Когда выяснилось, что советская делегация прибывает во главе с Троцким, радости Кюльмана и Чернина не было предела, и это показывало до какой степени они были удручены возможностью разрыва [69] . 27 декабря (9 января) конференция возобновила работу [70] . Относительно замены Иоффе Троцким ходили разные слухи. Согласно одной версии, Иоффе был снят, так как не сразу разгадал «дипломатическое коварство» Центральных держав в вопросе о самоопределении наций. По другой — будущий левый коммунист Иоффе сам отказался возглавлять делегацию на переговорах, где обсуждалась возможность подписания аннексионистского мира. К тому же Иоффе изначально ехал в Брест против своей воли, уступая просьбе Троцкого [71] .
69
Чернин. Брест-Литовск, с. 153-158.
70
Консультантами при советской делегации были С. Бобинский и Радек (по делам Польши), П. И. Стучка (по делам Латвии), В. С. Мицкявич-Капсукас (по делам Литвы). (Мирные переговоры в Брест-Литовске, с. 41-43).
71
Гофман. Война упущенных возможностей, с. 177-178.

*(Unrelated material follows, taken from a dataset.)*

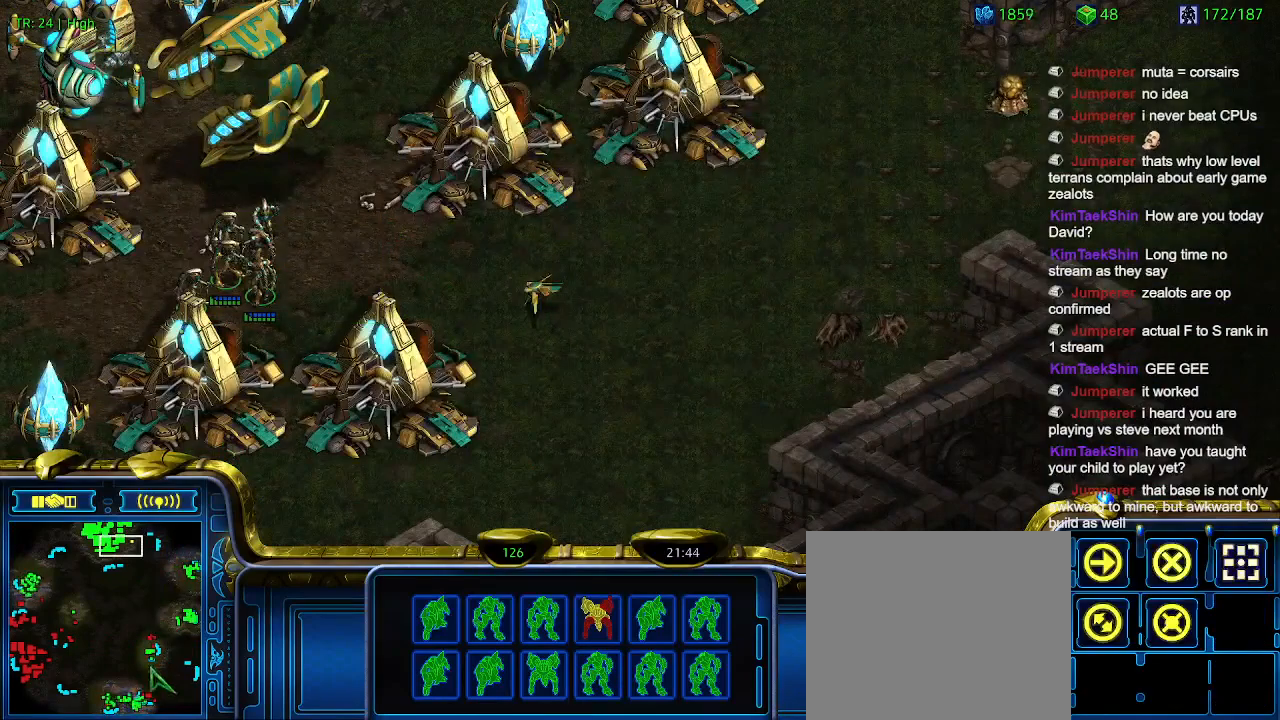
{"keys": [], "events": []}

Так или иначе, советское руководство считало, что лучше Троцкого никто не смог бы затягивать переговоры в надежде на скорую революцию в Германии и Австро-Венгрии [72] . По свидетельству военного консультанта советской делегации генерала А. А. Самойло, «на заседаниях Троцкий выступал всегда с большой горячностью, Гофман не оставался в долгу, и полемика между ними часто принимала острый характер», а переговоры «выливались, главным образом, в ораторские поединки между Троцким и Гофманом, в которых время от времени участвовали Чернин и Кюльман» [73] .
72
Trotsky. Lenin, p. 103. В черновых записях недописанной им книги «Ленин» Троцкий в конце 1930-х годов написал следующее: «Во время Брест-Литовских переговоров Ленин лучше, чем кто бы то ни было, понимал, какой пыткой для меня является общение с чуждым и враждебным миром. Он был очень доволен ведением переговоров — агитационным и «затягиванием» их — и обнаруживал это в свойственной ему скупой, я бы сказал застенчивой, но тем более выразительной форме. Эпизодическое расхождение по поводу подписания мира омрачило отношения — на несколько дней. В Кремле мы жили первое время рядом. От облачка брестских разногласий не осталось и следа.» (AT, T-3742. Из черновых набросков для биографии Ленина.)
73
А. Самойло. Две жизни, с. 192-193. Стенограммы заседаний об этом не свидетельствуют. Лишь 9 января по н. ст. Гофман выступил с обширным протестом против вмешательства советского правительства во внутренние дела Германии, в нарушение предварительного советско-германского соглашения. Гофман заявил, что у него имеется «целый ряд радиообращений и воззваний, подписанных представителями русского правительства или русским командованием, которые являют собою частью ругательства, направленные против немецких военных органов и германского верховного главнокомандования, а частью — воззвания с требованиями революционного характера». К протесту Гофмана присоединились военные представители Австро-Венгрии, Болгарии и Турции. Троцкий на этом заседании вообще не выступал, а сразу же после протеста Гофмана предложил объявить перерыв, что и было сделано, причем заседание в тот день больше не возобновлялось. (Германия, док. № 156 от 9 января по н. ст. 1918 г. Тел. Кюльмана в МИД Германии.) Днем позже Троцкий ответил Гофману, что советское правительство сохраняет за собой и своими согражданами «полную свободу пропаганды их республиканских и революционно-социалистических убеждений» (там же, док. № 157 от 10 января по н. ст. 1918г. Тел, Кюльмана в МИД Германии).